Il avait 29 ans, aucune fortune et une seule certitude : ces cinq enfants ne seraient pas séparés

Publié le 1 septembre 2026
Il avait 29 ans, aucune fortune et une seule certitude : ces cinq enfants ne seraient pas séparés

Il est entré dans ce tribunal les mains tremblantes, sans épouse, sans grande maison, sans économies confortables. Juste une conviction absolue et un passé douloureux qu'il n'avait encore jamais confié à personne. Ce matin-là, à Brașov, une juge allait décider du sort de cinq enfants terrorisés — et lui, Andrei, 29 ans, s'apprêtait à changer leur vie... et la sienne pour toujours.

Cinq enfants accrochés l’un à l’autre comme à une bouée

Luca, six ans. Ana, cinq ans. Mara, Darius. Et la petite Ilinca, tout juste un an. Assis serrés sur un banc de bois, leurs doigts entrelacés jusqu’à en blanchir. Leur mère venait de mourir d’une hémorragie cérébrale. Leur père avait disparu depuis deux ans, sans laisser de traces. La protection de l’enfance avait déjà tout planifié : une « séparation de placement », répartie dans quatre foyers différents, dans quatre villes différentes. Pour le système, c’était une solution logistique. Pour Andrei, c’était la fin d’une famille.

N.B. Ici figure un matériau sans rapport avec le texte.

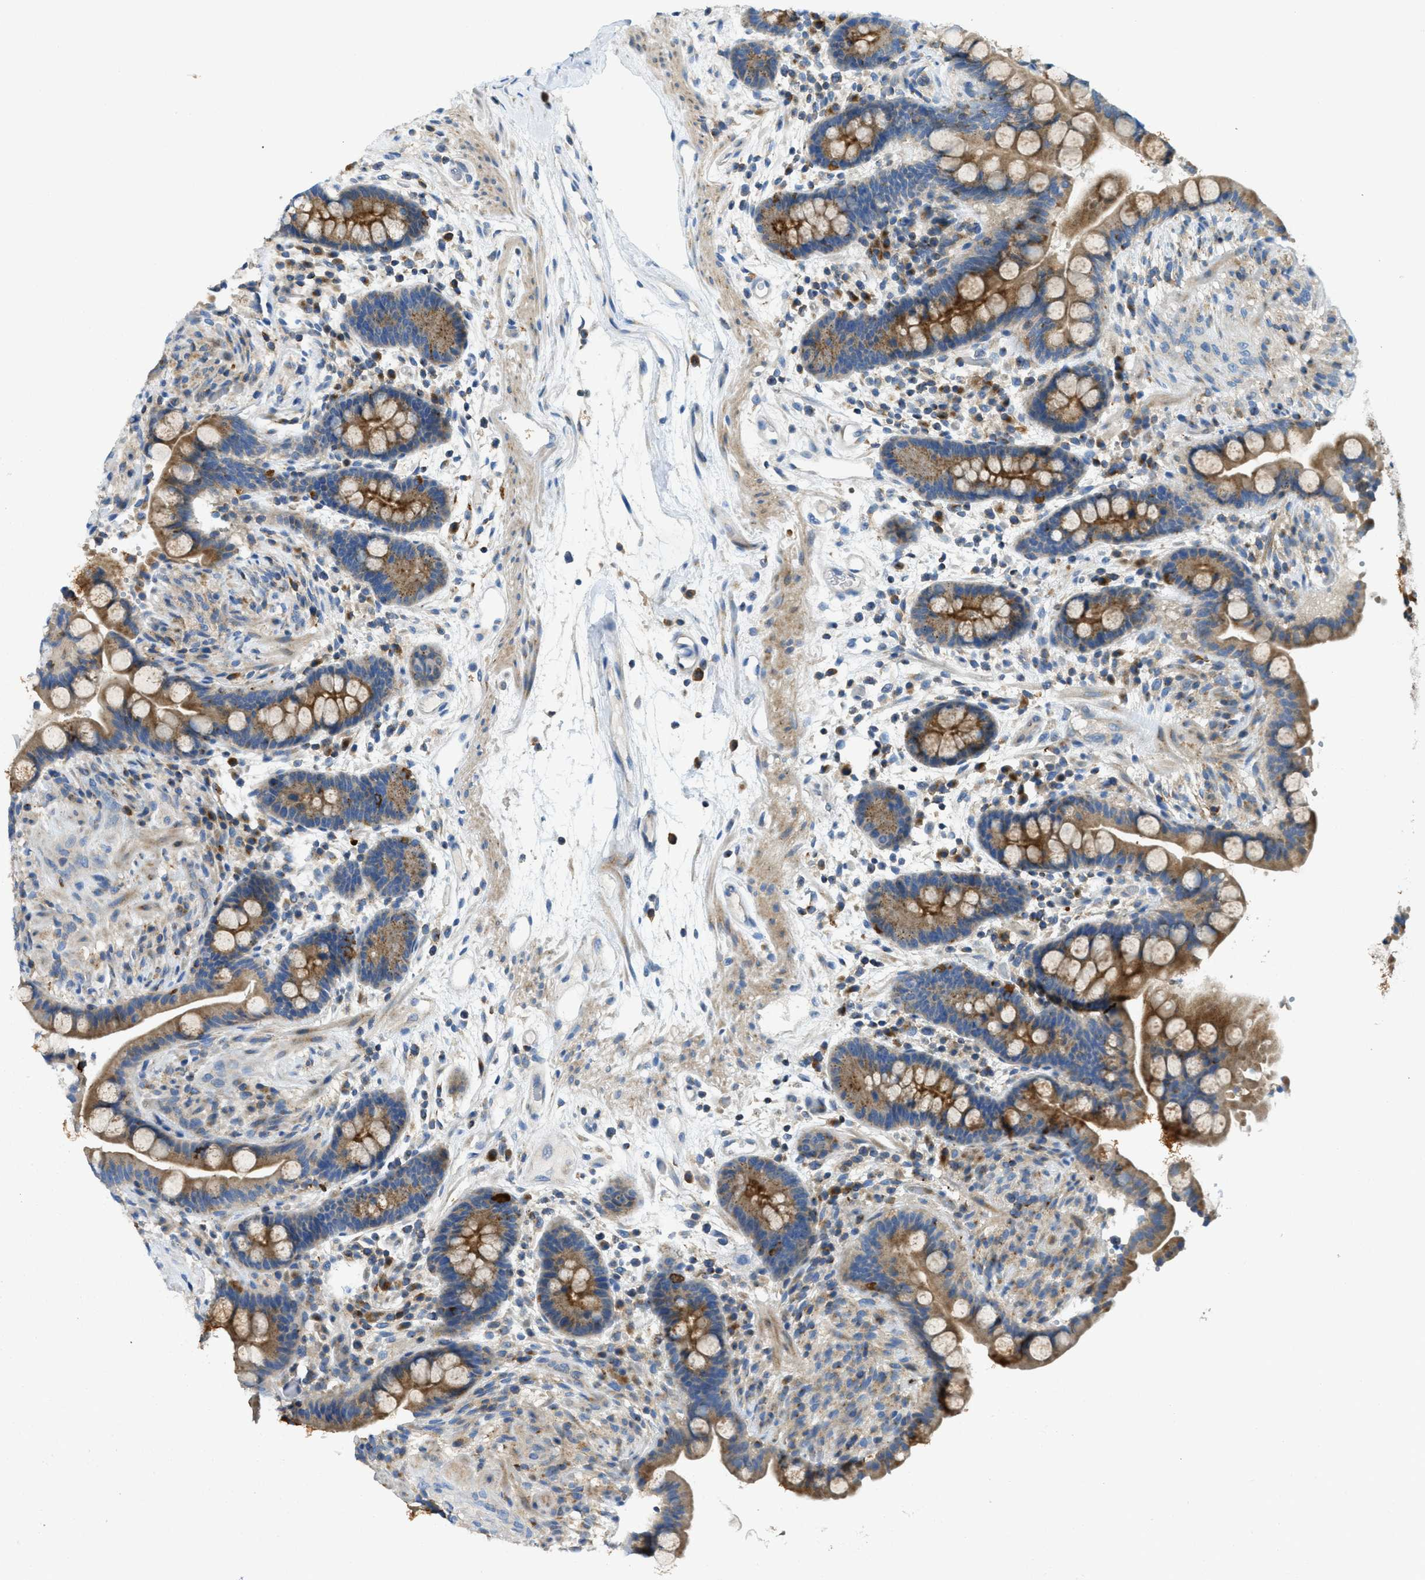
{"staining": {"intensity": "negative", "quantity": "none", "location": "none"}, "tissue": "colon", "cell_type": "Endothelial cells", "image_type": "normal", "snomed": [{"axis": "morphology", "description": "Normal tissue, NOS"}, {"axis": "topography", "description": "Colon"}], "caption": "Protein analysis of normal colon exhibits no significant expression in endothelial cells. Brightfield microscopy of immunohistochemistry (IHC) stained with DAB (brown) and hematoxylin (blue), captured at high magnification.", "gene": "RFFL", "patient": {"sex": "male", "age": 73}}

Le déclic : une photo, une décision irrévocable

Tout a commencé par une image jointe à un dossier urgent. Le visage de ces cinq enfants s’est imprimé dans sa mémoire et n’en est plus ressorti. Il a appelé les services sociaux dès le lendemain. La réponse a été nette : célibataire, sans logement adapté, il n’avait aucune chance d’obtenir leur garde. Il a quand même tout misé. Il a vidé ses économies pour acheter cinq sièges auto, transformé son atelier de restauration de meubles en dortoir avec des lits superposés, posé des sécurités sur chaque prise électrique. Il a engagé une avocate spécialisée en droit de la famille. Son objectif n’était pas l’adoption immédiate — juste une garde provisoire. Juste les garder ensemble, le temps que la justice décide.

La question qui a tout changé

Face à la juge Irina Marinescu, le représentant des services sociaux l’a qualifié d’impulsif, d’idéaliste, de trop jeune pour mesurer ce qu’il s’apprêtait à vivre. Il avait peut-être raison. Andrei ne savait pas faire une tresse, ni gérer les nuits d’un bébé fiévreux. Mais la juge a posé sa vraie question : pourquoi un homme de cet âge sacrifierait-il sa liberté et ses projets pour des enfants qu’il n’a jamais rencontrés ?

Andrei a pris une grande inspiration. Et pour la première fois de sa vie, il a dit l’indicible.

Le secret qu’il portait depuis l’enfance

À sept ans, il avait perdu sa mère. Son père était déjà parti. Ils étaient cinq frères et sœurs, et lui, l’aîné. Dans une salle d’audience très semblable à celle-ci, on leur avait annoncé la même chose : « placement séparé ». Sa petite sœur Alina serrait son ceinturon de toutes ses forces. Radu avait quatre ans. Maria, deux. Le petit Matei, pas encore un an. Andrei avait promis qu’ils se retrouveraient vite. Cette promesse, il ne l’a jamais tenue. Matei est décédé huit mois plus tard d’une pneumonie mal diagnostiquée. Personne n’a pu assister à ses funérailles. Andrei l’a appris des mois après, par une lettre oubliée dans une archive.

Devant la juge, il a conclu simplement : * »Je ne peux pas regarder, une nouvelle fois, cinq enfants monter dans des voitures séparées parce que c’est plus pratique pour le système. »*

Ce que Luca a dit a rendu la salle muette

La juge a demandé à parler à Luca. Le garçon a accepté, à condition qu’Ana soit là aussi. Quand on lui a demandé ce dont il avait besoin, il a répondu avec une simplicité bouleversante : * »On n’a pas besoin d’une grande maison. On a juste besoin d’être dans la même maison. »*

La juge a suspendu la séparation et accordé une garde provisoire de soixante jours.

Certaines promesses, finalement, méritent d’être tenues.